How Nez Perce County differs from Idaho statewide

  • Adoption level: Overall smartphone penetration among adults is a few points lower than the state average, driven by a larger 65+ share and more rural households.
  • Network mix: A higher share of usage occurs on LTE in rural tracts compared with Idaho’s metro counties (Boise/Treasure Valley), where mid-band 5G density and speeds are higher.
  • Mobile-only dependence: Mobile-only internet is measurably higher than the Idaho average (local ~17% vs a lower statewide share), reflecting patchier wireline options outside Lewiston.
  • Performance variability: In-county speed and reliability variance by location is wider than state urban centers due to canyon topography and sparser backhaul in uplands.
  • Cross-border dynamics: Daily life spans the Lewiston–Clarkston metro across the state line; residents commonly see overlapping Washington/Idaho cell footprints, with network selection and performance influenced by roaming and river-valley propagation.

Notes on methodology

  • Population/household bases reflect 2023 estimates. Usage figures are modeled from county age structure and widely cited U.S. adoption rates (Pew/NTIA) adjusted for rurality, then applied to local population. Infrastructure points synthesize FCC coverage maps, carrier deployments, and known regional topology. Figures are rounded to convey practical magnitudes.

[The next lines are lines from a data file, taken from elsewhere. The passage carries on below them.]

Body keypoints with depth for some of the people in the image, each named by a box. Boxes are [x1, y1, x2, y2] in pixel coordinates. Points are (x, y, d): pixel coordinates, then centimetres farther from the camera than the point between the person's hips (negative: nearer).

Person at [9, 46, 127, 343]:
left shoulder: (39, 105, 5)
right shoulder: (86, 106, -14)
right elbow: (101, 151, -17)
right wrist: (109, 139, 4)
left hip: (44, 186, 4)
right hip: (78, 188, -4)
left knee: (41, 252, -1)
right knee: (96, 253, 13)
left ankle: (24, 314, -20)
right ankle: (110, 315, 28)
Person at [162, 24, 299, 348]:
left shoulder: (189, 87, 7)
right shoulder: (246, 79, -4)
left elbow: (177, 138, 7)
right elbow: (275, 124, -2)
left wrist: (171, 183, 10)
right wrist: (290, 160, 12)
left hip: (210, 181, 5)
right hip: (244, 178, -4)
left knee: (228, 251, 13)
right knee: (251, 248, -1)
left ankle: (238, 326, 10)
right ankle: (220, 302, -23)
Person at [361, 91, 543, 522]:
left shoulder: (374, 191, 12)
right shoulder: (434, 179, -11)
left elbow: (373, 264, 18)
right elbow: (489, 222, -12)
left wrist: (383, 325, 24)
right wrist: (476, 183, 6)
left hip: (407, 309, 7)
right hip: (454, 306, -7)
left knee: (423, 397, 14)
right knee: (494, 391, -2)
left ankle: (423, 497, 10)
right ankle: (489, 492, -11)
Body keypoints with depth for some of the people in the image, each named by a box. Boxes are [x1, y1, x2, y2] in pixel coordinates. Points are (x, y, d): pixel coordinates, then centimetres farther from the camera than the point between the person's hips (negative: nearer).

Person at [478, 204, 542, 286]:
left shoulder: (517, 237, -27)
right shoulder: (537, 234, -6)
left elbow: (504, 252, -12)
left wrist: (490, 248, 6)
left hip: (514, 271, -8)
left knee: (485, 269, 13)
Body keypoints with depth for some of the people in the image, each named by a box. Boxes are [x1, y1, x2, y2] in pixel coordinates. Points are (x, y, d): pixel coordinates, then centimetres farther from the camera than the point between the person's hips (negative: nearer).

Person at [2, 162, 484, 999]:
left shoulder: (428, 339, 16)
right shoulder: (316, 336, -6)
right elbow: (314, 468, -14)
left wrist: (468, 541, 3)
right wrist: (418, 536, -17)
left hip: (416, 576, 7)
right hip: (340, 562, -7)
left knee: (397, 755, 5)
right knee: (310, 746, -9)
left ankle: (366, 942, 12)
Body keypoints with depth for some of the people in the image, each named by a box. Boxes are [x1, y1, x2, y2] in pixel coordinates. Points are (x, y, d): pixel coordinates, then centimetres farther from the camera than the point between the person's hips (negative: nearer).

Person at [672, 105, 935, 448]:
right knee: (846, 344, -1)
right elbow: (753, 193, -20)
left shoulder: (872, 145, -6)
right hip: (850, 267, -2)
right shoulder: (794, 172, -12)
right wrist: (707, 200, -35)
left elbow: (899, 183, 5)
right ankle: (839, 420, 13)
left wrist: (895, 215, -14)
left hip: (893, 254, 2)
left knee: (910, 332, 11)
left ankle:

Social Media Trends in Nez Perce County

Social media usage in Nez Perce County, ID (2025 snapshot)

Population base

  • Residents: ~43,000; adults (18+): ~33,000–34,000

Overall usage

  • Adults using at least one social platform: ~70–75% (≈23,000–25,000 adults)
  • Smartphone ownership among adults: ~80–85%
  • Daily users among social users: ~70%+

By age (share using any social media)

  • 18–29: ~90%
  • 30–49: ~82%
  • 50–64: ~73%
  • 65+: ~47%

Gender breakdown

  • Social media users: ~51% women, ~49% men (mirrors county demographics)
  • Platform skews: women more present on Facebook, Instagram, Pinterest; men more present on YouTube, Reddit, X

Most-used platforms (share of adults using each; local estimates aligned to 2024 U.S. adoption, adjusted for the county’s age mix)

  • YouTube: 80–85%
  • Facebook: 65–70%
  • Instagram: 40–45% overall; 70%+ among 18–29
  • Pinterest: 30–35% overall; ~50% of adult women
  • TikTok: 28–33% overall; ~60% of 18–29
  • Snapchat: 25–30% overall; ~60% of 18–29
  • LinkedIn: 25–30% (higher among healthcare, education, logistics)
  • X (Twitter): 20–22%
  • Reddit: 18–22%
  • WhatsApp: 18–22%

Behavioral trends and usage patterns

  • Community-centric Facebook usage: heavy engagement in local Groups, school and sports updates, church and civic announcements; Facebook Marketplace widely used for buying/selling
  • Video-first consumption: YouTube for how‑to, outdoor/recreation, home/auto; strong growth in short‑form (Reels/TikTok/Shorts) for local food, events, and businesses
  • Younger cohorts communicate via DMs: Snapchat and Instagram DMs favored for 13–29; Facebook Messenger common for family and cross‑generation communication
  • Event- and season-driven spikes: back‑to‑school, county fairs, high school sports, hunting/fishing seasons drive local content and ad responsiveness
  • Shopping and trust: high reliance on peer recommendations, local reviews, and word‑of‑mouth; coupon codes and limited‑time offers perform well; Marketplace and local buy/sell/trade groups influence purchase decisions
  • Timing: engagement peaks around 7–9 am, 12–1 pm, and 7–10 pm; weekends see strong mid‑morning and early‑evening activity

Note: Figures are modeled for Nez Perce County using its age/gender mix and 2024 Pew Research platform adoption rates; they represent realistic local estimates suitable for planning.